Trois instituts suisses et 14 firmes industrielles (Romandie 3, Suisse alémanique 11) sont impliqués dans la réalisation de 3 instruments.

Why Solar Orbiter will not be launched from kourou?

 [Cape Canaveral, February 7, 2020, rke] – After a month and a half, I am back in Cape Canaveral for my 33rd accredited trip. For the launch of the European (and slightly American probe), Solar Orbiter is scheduled for this Sunday, February 9, 2020, at 23:03 (local time) or Monday, February 10 at 05:03 in Switzerland.

Avant mon départ pour la Floride, en Valais, Sion. Before I left for Florida, in Valais, Sion (Swiss Alpes)

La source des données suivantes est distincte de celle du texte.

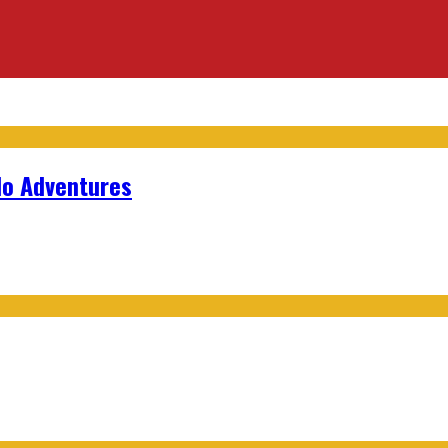
lo Adventures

Good deal! Twenty years ago, when NASA was already interested in us to learn more about its crown, it wondered how to design a satellite that could rotate around the poles of this 42 million km furnace, or 1/3 of the distance separating us from the Sun. From then on, building a device just for an experiment (SoloHI from US Naval Research) would have cost a fortune. So, NASA turned to the European Space Agency (ESA) to offer scientific collaboration. The deal was concluded with a good operation: ESA manages to find 9 other scientific experiments and collect their transmitted data, provided that NASA takes care of the launch.

It’s a model of the Solar Orbiter.

ULA, a Private Company, Obtains the Contract
We still had to find a suitable rocket. Following a competition, it was the United Launch Alliance (ULA), which won the contract, not SpaceX, which at the time was not as advanced, nor Arianespace, since launches take place from Kourou in French Guiana. That is why an American rocket (private) sends this satellite 90% European from Cape Canaveral. Finally, with the delays, Solar Orbiter is going to join the American probe Parker Solar Probe which it is, left on August 12, 2018, approaches 5.9 million km from our star.

Space Weather
Mission objectives: to understand how the sun controls its magnetic environment (heliosphere) in order to better apprehend its disturbances on our environment. Make the connection with what is felt on Earth and refine what is called space weather. And many other things that I will tell you about throughout this trip.

Airbus & Swiss Participation
Solar Orbiter is an ESA mission with strong NASA participation. The prime contractor is Airbus Defence and Space in Stevenage, UK. It follows in the legacy of missions such as Ulysses (1990-2009) and SOHO (1995-present) and will also provide complementary dataset

3 Swiss institutes and 14 industrial firms (French-speaking Switzerland 3, German-speaking Switzerland 11) are involved in the realization of 3 instruments.